Written by Matt Gertz
Published
Fox News has not mentioned recent remarks in which retired Gen. Michael Flynn, former President Donald Trump’s first national security adviser, expressed support for a military coup in the United States.
During a Q-and-A session on Sunday at the For God & Country Patriot Roundup, a four-day conference in Dallas featuring some of the leading adherents of the QAnon conspiracy theory that Flynn keynoted, he was asked “why what happened in Myanmar can’t happen here.” He replied, to cheers from the crowd, “No reason. I mean, it should happen here.”
Myanmar’s military seized control of the country in February and imprisoned its civilian leaders, on the false pretext that Myanmar’s recent landslide election had been tainted by widespread voter fraud. The junta declared a state of emergency and has since killed peaceful protesters and arrested journalists. QAnon supporters and users on far-right message boards have lauded the coup and called for the U.S. military to take similar action against President Joe Biden over false claims of voter fraud in the 2020 election.
After video of Flynn’s comments went viral and triggered a backlash, he claimed on social media that he had been the victim of “media manipulating my words” and that “there is NO reason whatsoever for any coup in America, and I do not and have not at any time called for any action of that sort.” But as The Washington Post’s Aaron Blake pointed out, Flynn’s explanation doesn’t make sense and his remarks followed numerous instances of him “doing things that undermine the U.S. government or seek to quite literally unseat those in power.”
Many major news outlets covered the former national security adviser’s call for a military coup. Notably, CNN had devoted at least two hours to the story through 10 a.m. Wednesday, while MSNBC gave it at least 39 minutes of coverage over the same time frame. But Fox, whose propagandists had treated Flynn has a heroic victim of special counsel Robert Mueller’s probe and successfully lobbied Trump to pardon him, hasn’t mentioned the story at all.

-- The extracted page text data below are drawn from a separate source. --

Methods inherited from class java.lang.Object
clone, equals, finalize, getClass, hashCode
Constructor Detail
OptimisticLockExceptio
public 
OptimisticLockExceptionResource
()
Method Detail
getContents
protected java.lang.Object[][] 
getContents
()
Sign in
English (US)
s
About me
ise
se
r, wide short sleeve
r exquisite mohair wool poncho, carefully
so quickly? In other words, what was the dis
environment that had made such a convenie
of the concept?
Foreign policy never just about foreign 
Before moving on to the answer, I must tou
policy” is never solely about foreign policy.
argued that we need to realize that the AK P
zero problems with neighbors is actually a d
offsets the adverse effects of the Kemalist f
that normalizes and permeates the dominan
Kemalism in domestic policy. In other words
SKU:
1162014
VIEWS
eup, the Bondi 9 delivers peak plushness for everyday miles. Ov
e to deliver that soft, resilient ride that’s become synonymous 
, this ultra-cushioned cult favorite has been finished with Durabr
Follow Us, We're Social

While Fox hosts ignored Flynn’s coup comments, they did find time to devote multiple segments to a purportedly “woke” waterfront development in Seattle as part of the network’s habit of fueling the culture war by turning local news stories into outrage for its national audience.
Flynn’s remarks are part of a worrisome pattern. The consensus position among Republicans is that Democrats used voter fraud to steal the 2020 election from Trump. The party’s internal divide is largely over whether to respond through antidemocratic violence (like the January 6 insurrection at the U.S. Capitol) or through legalistic efforts to ensure the GOP wins future elections by suppressing Democratic votes or overturning unfavorable results (as seen in GOP-controlled states nationwide). And Fox, as the GOP’s propaganda apparatus, has been alternatively encouraging and denying the existence of the extremist elements, while backing the legislative efforts.
This is trending in an incredibly dangerous direction as the 2024 elections approach.